PRAYER AS REVELATION OF GOD


THURSDAY, THIRTIETH WEEK IN ORDINARY TIME

Rom 8:31-39; Ps 109:21-22,26-27,30-31; Lk 13:31-35

The Revelation of the Son and the Father in Prayer

Like newborn babies, we grow in the knowledge of Jesus Christ through feeding regularly on Him, the eternal Word of God. As we commune daily with the Holy Spirit and follow his inspiration, we eat of the word of God, which illuminates every event of our daily life and makes us grow in the knowledge and spiritual stature of the Son of Man. We have explained this spiritual eating as constitutive of our interior life as Christians. If we are not living and drawing life from our new spirit, then we are not nourishing our spiritual life, but only our physical one. When this is the case, we will only grow in the knowledge of the physical reality without growing in spirit. To grow spiritually, we must live interiorly and from the spirit we have received at our profession of faith in Jesus Christ. The new spirit is a principle of life that connects us immediately with the Holy Spirit. Hence, the duty of prayer is a bounden one on us. Prayer is the life of a Christian, for it is a seeking of the heavenly food and spiritual well-being. It is the path leading to the fulfilment of the purpose of our creation, namely, to be made like God. It is not only our life, but it also sets us apart from other animals that seek their natural well-being on earth. Being what makes us unique as men, it is also our greatest means of salvation from the temporal and spiritual dangers we face daily.
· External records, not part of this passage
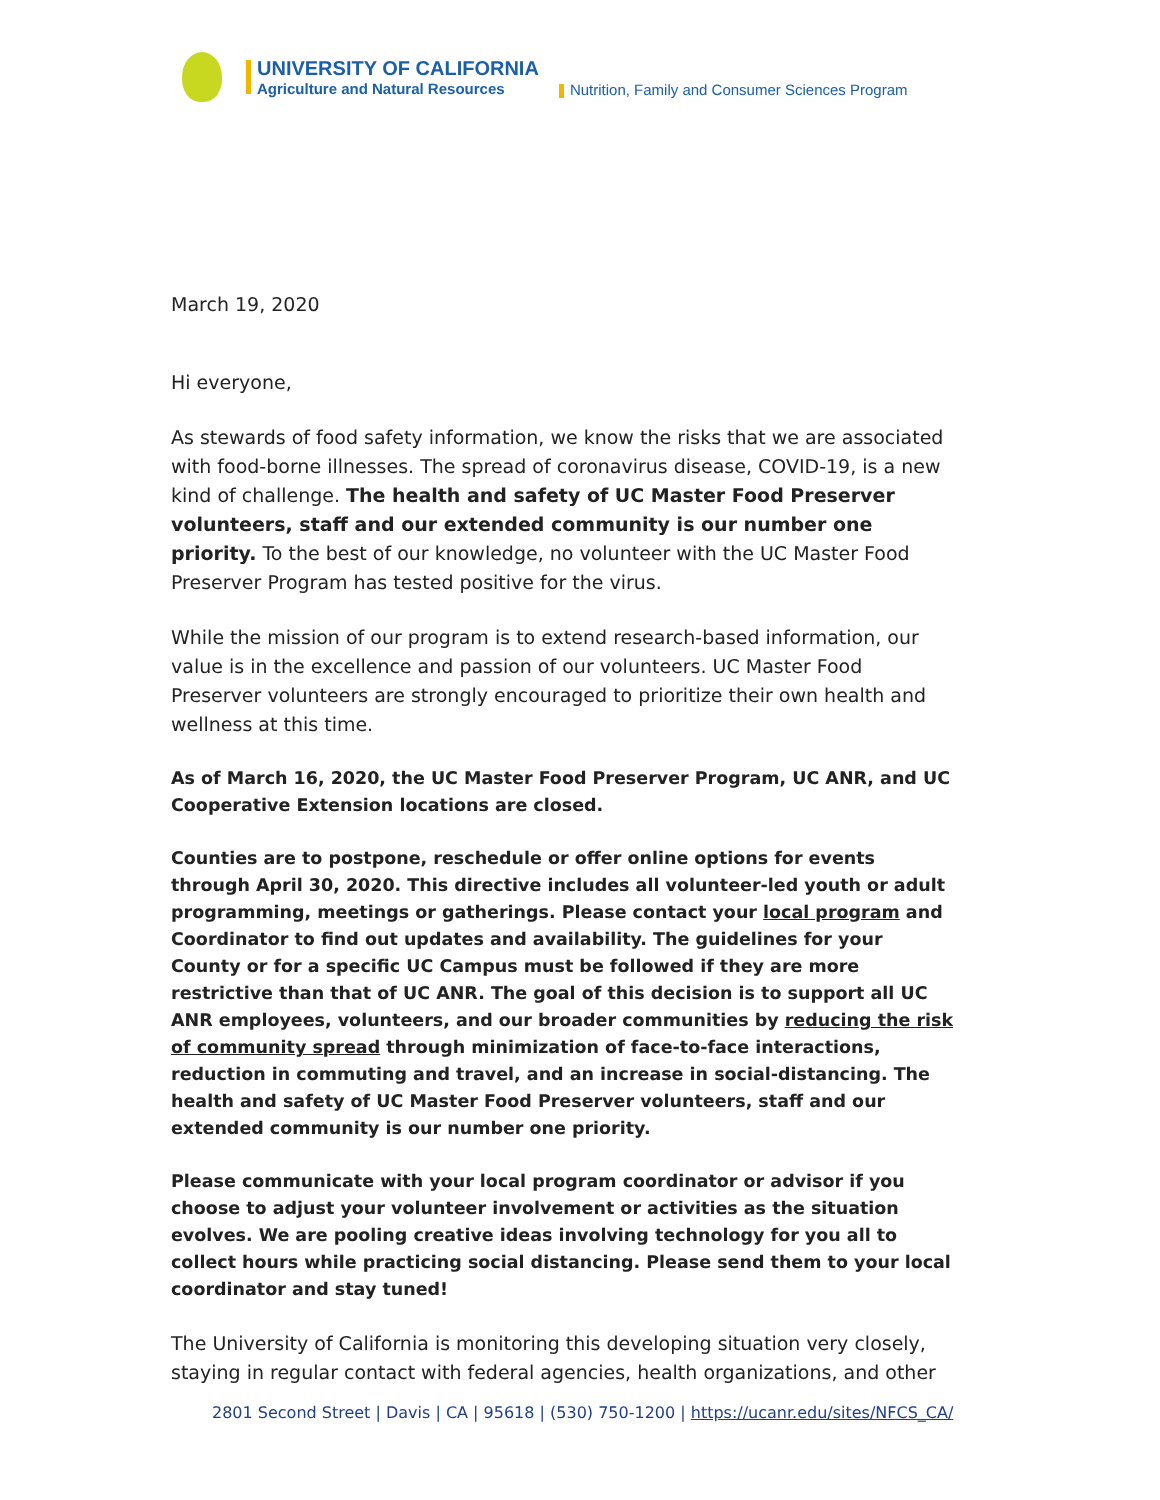UNIVERSITY OF CALIFORNIA
Agriculture and Natural Resources
Nutrition, Family and Consumer Sciences Program
March 19, 2020
Hi everyone,
As stewards of food safety information, we know the risks that we are associated with food-borne illnesses. The spread of coronavirus disease, COVID-19, is a new kind of challenge. The health and safety of UC Master Food Preserver volunteers, staff and our extended community is our number one priority. To the best of our knowledge, no volunteer with the UC Master Food Preserver Program has tested positive for the virus.
While the mission of our program is to extend research-based information, our value is in the excellence and passion of our volunteers. UC Master Food Preserver volunteers are strongly encouraged to prioritize their own health and wellness at this time.
As of March 16, 2020, the UC Master Food Preserver Program, UC ANR, and UC Cooperative Extension locations are closed.
Counties are to postpone, reschedule or offer online options for events through April 30, 2020. This directive includes all volunteer-led youth or adult programming, meetings or gatherings. Please contact your local program and Coordinator to find out updates and availability. The guidelines for your County or for a specific UC Campus must be followed if they are more restrictive than that of UC ANR. The goal of this decision is to support all UC ANR employees, volunteers, and our broader communities by reducing the risk of community spread through minimization of face-to-face interactions, reduction in commuting and travel, and an increase in social-distancing. The health and safety of UC Master Food Preserver volunteers, staff and our extended community is our number one priority.
Please communicate with your local program coordinator or advisor if you choose to adjust your volunteer involvement or activities as the situation evolves. We are pooling creative ideas involving technology for you all to collect hours while practicing social distancing. Please send them to your local coordinator and stay tuned!
The University of California is monitoring this developing situation very closely, staying in regular contact with federal agencies, health organizations, and other
2801 Second Street | Davis | CA | 95618 | (530) 750-1200 | https://ucanr.edu/sites/NFCS_CA/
The aspect of prayer as a means of salvation is what Saint Paul expounded in the passage from his letter to the Romans. Because prayer is cooperation with God, whose presence is with us as grace, it is our defence against every evil and danger. Thus, Saint Paul writes: “With God on our side who can be against us?  Since God did not spare his own Son, but gave him up to benefit us all, we may be certain, after such a gift, that he will not refuse anything he can give.” Prayer is therefore also a revelation of the Father, for as we feed and grow in Jesus Christ through prayer, we come to know better the love of the Father that prompts His gift of the Son to us and for our salvation. The knowledge of the Son and the Father increase our awareness of grace, or the presence of God with us to accomplish his divine will. The awareness grows so strong that even temporal afflictions or evil cannot overcome or diminish our conviction. “Nothing therefore can come between us and the love of Christ, even if we are troubled or worried, or being persecuted, or lacking food or clothes, or being threatened or even attacked.” In fact, Paul recognises these trials as indicators of God’s love for us, which purifies us for the heavenly glory. “These are the trials through which we triumph, by the power of him who loved us.”
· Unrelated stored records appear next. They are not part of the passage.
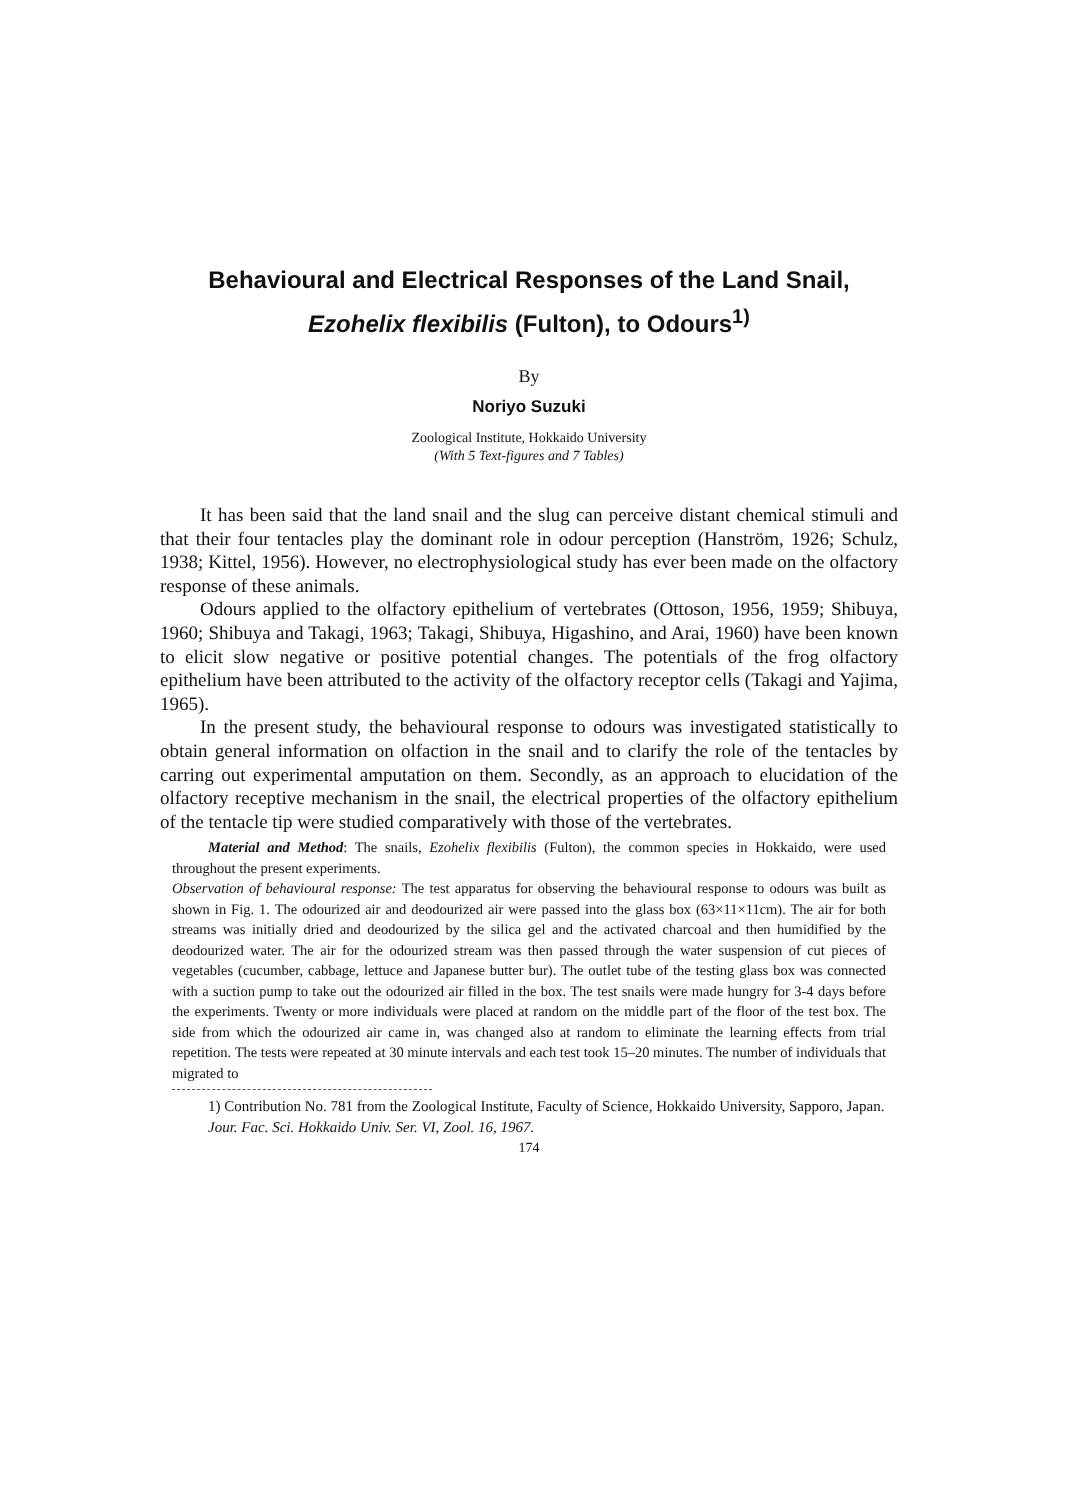Behavioural and Electrical Responses of the Land Snail, Ezohelix flexibilis (Fulton), to Odours<sup>1)</sup>
By
Noriyo Suzuki
Zoological Institute, Hokkaido University
(With 5 Text-figures and 7 Tables)
It has been said that the land snail and the slug can perceive distant chemical stimuli and that their four tentacles play the dominant role in odour perception (Hanström, 1926; Schulz, 1938; Kittel, 1956). However, no electrophysiological study has ever been made on the olfactory response of these animals.
Odours applied to the olfactory epithelium of vertebrates (Ottoson, 1956, 1959; Shibuya, 1960; Shibuya and Takagi, 1963; Takagi, Shibuya, Higashino, and Arai, 1960) have been known to elicit slow negative or positive potential changes. The potentials of the frog olfactory epithelium have been attributed to the activity of the olfactory receptor cells (Takagi and Yajima, 1965).
In the present study, the behavioural response to odours was investigated statistically to obtain general information on olfaction in the snail and to clarify the role of the tentacles by carring out experimental amputation on them. Secondly, as an approach to elucidation of the olfactory receptive mechanism in the snail, the electrical properties of the olfactory epithelium of the tentacle tip were studied comparatively with those of the vertebrates.
Material and Method: The snails, Ezohelix flexibilis (Fulton), the common species in Hokkaido, were used throughout the present experiments.
Observation of behavioural response: The test apparatus for observing the behavioural response to odours was built as shown in Fig. 1. The odourized air and deodourized air were passed into the glass box (63×11×11cm). The air for both streams was initially dried and deodourized by the silica gel and the activated charcoal and then humidified by the deodourized water. The air for the odourized stream was then passed through the water suspension of cut pieces of vegetables (cucumber, cabbage, lettuce and Japanese butter bur). The outlet tube of the testing glass box was connected with a suction pump to take out the odourized air filled in the box. The test snails were made hungry for 3-4 days before the experiments. Twenty or more individuals were placed at random on the middle part of the floor of the test box. The side from which the odourized air came in, was changed also at random to eliminate the learning effects from trial repetition. The tests were repeated at 30 minute intervals and each test took 15–20 minutes. The number of individuals that migrated to
1) Contribution No. 781 from the Zoological Institute, Faculty of Science, Hokkaido University, Sapporo, Japan.
Jour. Fac. Sci. Hokkaido Univ. Ser. VI, Zool. 16, 1967.
174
These trials and the prayerful contemplation of them enable us to grow into the fullness of knowledge and the stature of the Son of Man. The Gospel shows us the same mindset in our Lord Jesus Christ when he was threatened by Herod. “Some Pharisees came up to Jesus. ‘Go away’ they said. ‘Leave this place, because Herod means to kill you.’ He replied, ‘You may go and give that fox this message: Learn that today and tomorrow I cast out devils and on the third day attain my end. But for today and tomorrow and next day I must go on, since it would not be right for a prophet to die outside Jerusalem.” Our Lord, who had absolute trust in the plan and will of his heavenly Father, knows that nothing happens without the Father’s knowledge and permission. Herod and the people of Jerusalem would only fulfil the plan of God and nothing more. Our prayerful contemplation of the mysteries of our Lord as they flow into our daily lives helps us to grow into the mindset of the Son of Man. To fail in our prayers is to gradually lose sight of these mysteries and become part of Jerusalem that persecutes and kills the prophets and those God sends to her. If, through grace gained in prayer, we are able to recognise everything that comes to us daily as coming from the hand of God, we would praise and bless his holy will, which plans all things for our love and salvation. Paul testifies to this: “For I am certain of this: neither death nor life, no angel, no prince, nothing that exists, nothing still to come, not any power, or height or depth, nor any created things, can ever come between us and the love of God made visible in Christ Jesus our Lord.”

Let us pray: Almighty ever-living God, increase our faith, hope and charity, and make us love what you command, so that we may merit what you promise. Through our Lord Jesus Christ, your Son, who lives and reigns with you in the unity of the Holy Spirit, God, for ever and ever.